Following news in August that Wells Fargo would be laying off about 2,300 mortgage workers, most of them in its servicing division, the bank is reportedly gearing up to sell servicing rights on $41 billion of loans.
The rights are for government-backed home loans, according to a Bloomberg News report, citing anonymous sources.
During an investor conference in New York on Sept. 9, Tim Sloan, chief financial officer for Wells Fargo, said the bank would be selling off some of its servicing rights in the coming quarters, according to the report.
"It will primarily be focused, if we go ahead and execute, on mortgage-only customers so we don't have any confusion from a relationship standpoint," Sloan told investors.

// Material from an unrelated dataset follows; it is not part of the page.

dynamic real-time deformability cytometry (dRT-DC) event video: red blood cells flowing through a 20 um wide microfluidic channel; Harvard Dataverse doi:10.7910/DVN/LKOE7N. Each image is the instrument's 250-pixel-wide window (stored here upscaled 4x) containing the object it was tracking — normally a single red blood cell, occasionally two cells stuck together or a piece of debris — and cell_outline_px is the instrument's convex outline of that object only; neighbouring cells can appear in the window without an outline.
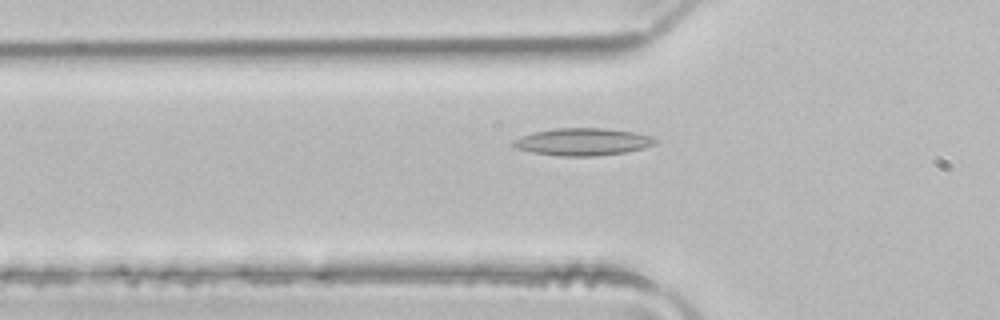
{"species": "common noctule bat (a hibernating species)", "species_latin": "Nyctalus noctula", "temperature_condition": "room temperature", "stored_images_in_passage": 33, "camera_frame_rate_fps": 3000, "um_per_image_px": 0.085, "animal": {"sex": "male", "body_mass_g": 21.5, "forearm_length_mm": 52.0}, "frame": {"image": 1, "passage_image": 3, "time_ms": 0.667, "image_size_px": [1000, 320], "cell_outline_px": [[660, 140], [656, 144], [644, 148], [624, 152], [596, 156], [560, 156], [532, 152], [516, 148], [508, 144], [512, 140], [520, 136], [552, 128], [604, 128], [636, 132], [652, 136]], "centroid_in_image_um": [49.54, 12.05], "position_along_channel_um": 76.3, "area_um2": 22.89}}
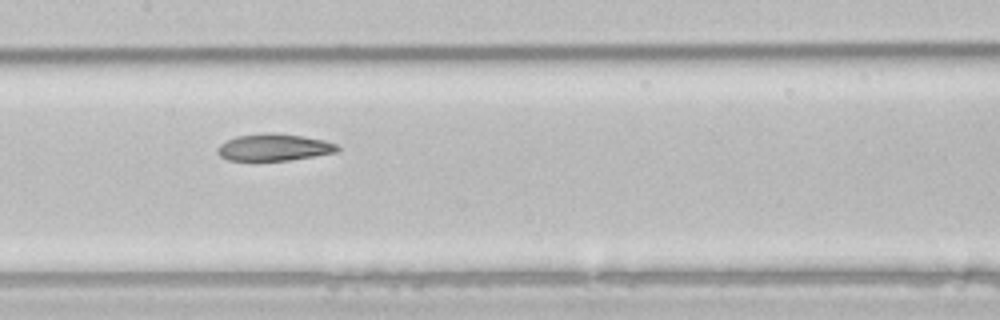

Two of the other large U.S. mortgage banks, Bank of America Corp. and Ally Financial Inc., have also recently indicated that they would be selling mortgage servicing rights (MSRs) in the coming months. The larger banks have been divesting themselves of their mortgage servicing operations in part due to increased risk stemming from new, stricter mortgage servicing regulations promulgated by the Consumer Financial Protection Bureau and other state and federal regulators.
The new rules require that banks fund the assets with more equity when their holdings reach a certain threshold. They also include new regulations outlining how servicers interact with customers. Failure to comply with these new regulations could result in fines, civil suits and legal action on the part of regulators.
Ocwen Financial Corp., JPMorgan Chase & Co. and Walter Investment Management Corp. are among the potential buyers of Wells Fargo's MSRs; however, many smaller lenders and servicers have also been snapping up MSRs as well, in order to stabilize their revenue as origination volume dives on higher interest rates.